Three more Nebraska counties have been given state permission to hold all-mail elections next month, thanks to the success of a one-county pilot project.
The Lincoln Journal Star reports that Nebraska Secretary of State John Gale approved all-mail elections for Dawes, Merrick and Morrill counties. The turnout topped 58 percent in the all-mail voting test in Garden County for the May 15 primary.
Each of three additional counties used all-mail elections for some of their precincts and recorded higher turnout than the statewide average of 24 percent in the primary. The counties’ election officials said they expect using the mail for all voting will drive participation higher.
“We had such a poor turnout at the polls, but our all-mail precincts did great,” said Marcia Wichmann, clerk and election commissioner for Merrick County.
Merrick County has 4,744 registered voters and managed 39 percent turnout in the primary. The vote-by-mail precincts reported turnout ranging from 37.5 percent to 54.1 percent, Wichmann said, while the highest of Merrick County’s five walk-in polling places reported just 32.5 percent turnout.
State officials considered polling site accessibility, the counties’ ability to hire poll workers from different political parties, and community feedback in their decision to let three more counties conduct all-mail elections, said Wayne Bena, deputy secretary of state for elections.

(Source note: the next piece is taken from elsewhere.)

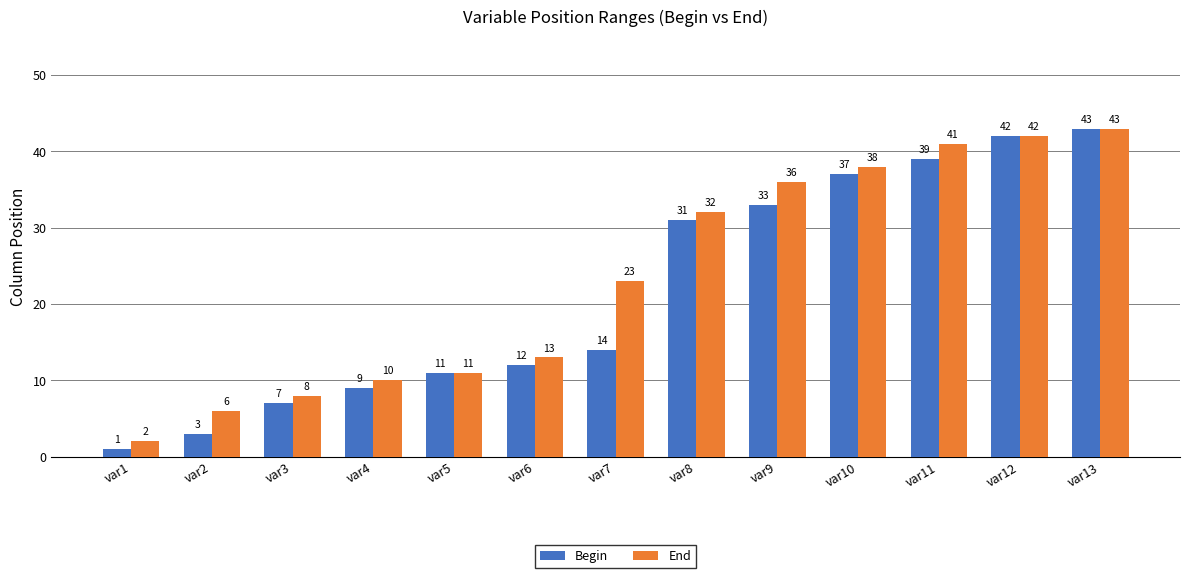

List the series in order of their overall mean, highest first.

End, Begin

Garden County has no plans to go back to its old way of doing things, deputy county clerk Mindy Santero said.
Mail-elections are more labor-intensive before Election Day, she said. Staffers must update voter addresses, cleanse voter rolls of people no longer casting ballots and find document signatures to match those returned with the mail-in ballots.
But the work pays off, Santero said. Besides gaining the higher percentage of voter participation in the primary, Garden County was able to post results and close the clerk’s office only an hour after the polls closed.